Many experts warn that with the advent of artificial intelligence, the problem of false and misleading content will only increase.
“As long as the strategic benefits of engaging in, promoting, and profiting from disinformation outweigh the consequences of spreading it,” the nonpartisan public interest group Common Cause said in a report released last week. “The problem will continue to persist,” he warned. A new wave of disinformation surrounding this year's voting.
Jankowitz wrote an investigative report into the background and funding of groups that run disinformation campaigns, including those targeting researchers, with the group advertising the broader threat and impact of disinformation. Then he said.
She collaborated with two veteran political strategists. Alvarez-Arañoz, a former communications strategist for Protect Democracy, a nonpartisan group that seeks to counter domestic authoritarian threats, and Eddie Bale, a former member of American Bridge, a liberal group dedicated to rallying opposition. It's Mr. A study of Republicans.
The organization's advisory board also includes Katie Harvath, a former Facebook executive and previously a top digital strategist for Senate Republicans. Ineke Muchović, founder of Movement Advancement Project, a think tank that tracks threats to democracy and gay, lesbian and transgender issues. Benjamin Witts, national security law expert at the Brookings Institution and editor-in-chief of Lawfare magazine;
“We need to be a little more proactive about how we think about defending the research community,” Witts said in an interview, calling attacks on the research community “disinformation and systematic attacks on people who are trying to counter research.” “It's part of a serious attack.” It's election interference. ”
In a letter to congressional Republicans, Jankowitz said that a fake robocall appeared with President Biden's voice and that voters in New Hampshire were unable to hear the state's main image or an artificially generated image of Donald J. Trump in front of him. It said images of the president and his black supporters discourage people from voting. New efforts by China and Russia to spread disinformation to U.S. audiences.
The American Sunlight Project is organized as a nonprofit organization under the Internal Revenue Code, which allows it greater lobbying freedom than a tax-exempt charity known as a 501(c)(3). It also does not require donors to be identified, although Jankowitz declined to do so, saying the project was initially promised $1 million in donations.
The budget comes on the back of pushbacks like America First Legal, a pro-Trump group with tens of millions of dollars in war chests and suing researchers at Stanford University and the University of Washington over their collaboration with government officials. It pales in comparison to other organizations.
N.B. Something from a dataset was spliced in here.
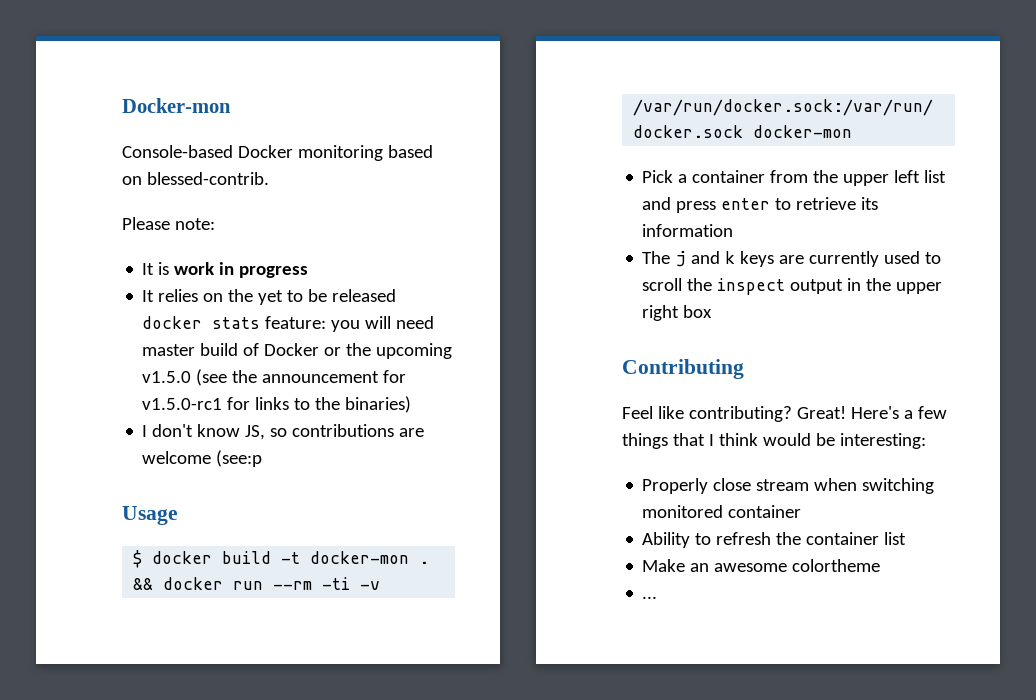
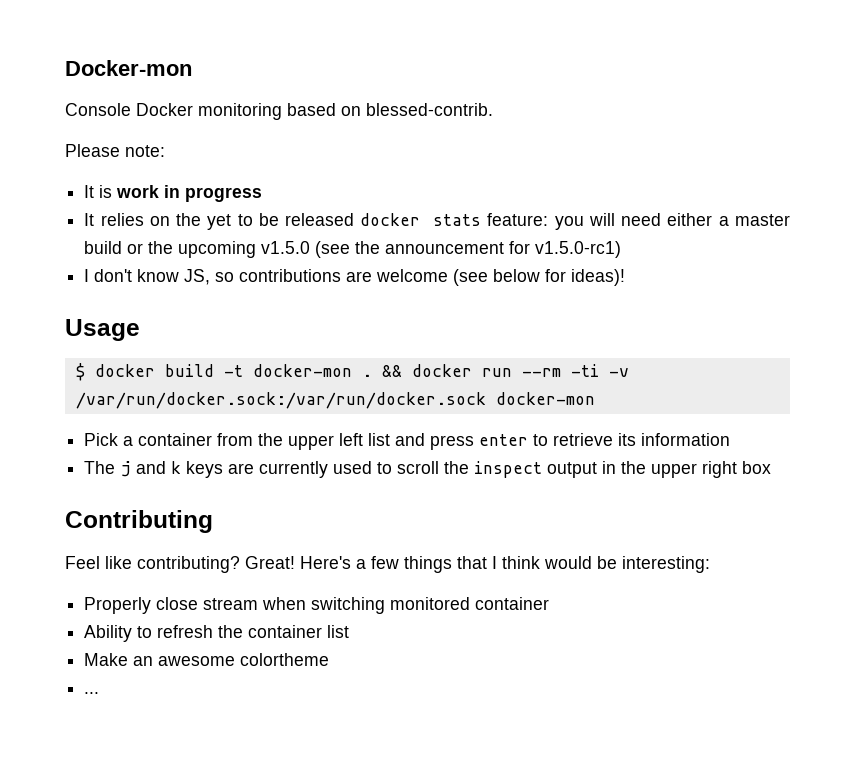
[122,145,233,158] Console-based -> [65,103,131,116] Console
[142,343,320,356] master build of Docker -> [667,213,790,226] [84,241,123,254] either a master build
[142,396,412,413] v1.5.0-rc1 for links to the binaries) -> [535,241,622,258] v1.5.0-rc1)
[216,450,263,467] (see:p -> [453,269,626,286] (see below for ideas)!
To combat misinformation about voting and COVID-19.
The Supreme Court ruled in a federal lawsuit brought by the attorneys general of Missouri and Louisiana, alleging that government agencies used researchers as proxies to pressure social media platforms into removing accounts or restricting access. A verdict is expected soon.
The idea for the American Sunlight Project grew out of Jankowitz's experience in 2022, when he was appointed executive director of the Department of Homeland Security's new Disinformation Control Board.
From the moment the commission was made public, it faced intense criticism for being an Orwellian Ministry of Truth censoring dissent in violation of the First Amendment; There was no authority.
Yankovych, a Russian disinformation expert and former adviser to Ukraine's foreign ministry, resigned shortly after taking office. Still, faced with the plethora of personal threats online, he hired a security consultant. The board was suspended and then abolished after a short review.
“I think we're in an information environment where it's very easy to weaponize information and make it look like something sinister,” Alvarez-Aranhos said. “And I think we want transparency. I mean, this is sunlight in the literal sense of the word.”
Jankovitz said she was aware that her involvement in the new organization would attract critics, but that she was well-placed to lead it because she had already “experienced the worst of it.”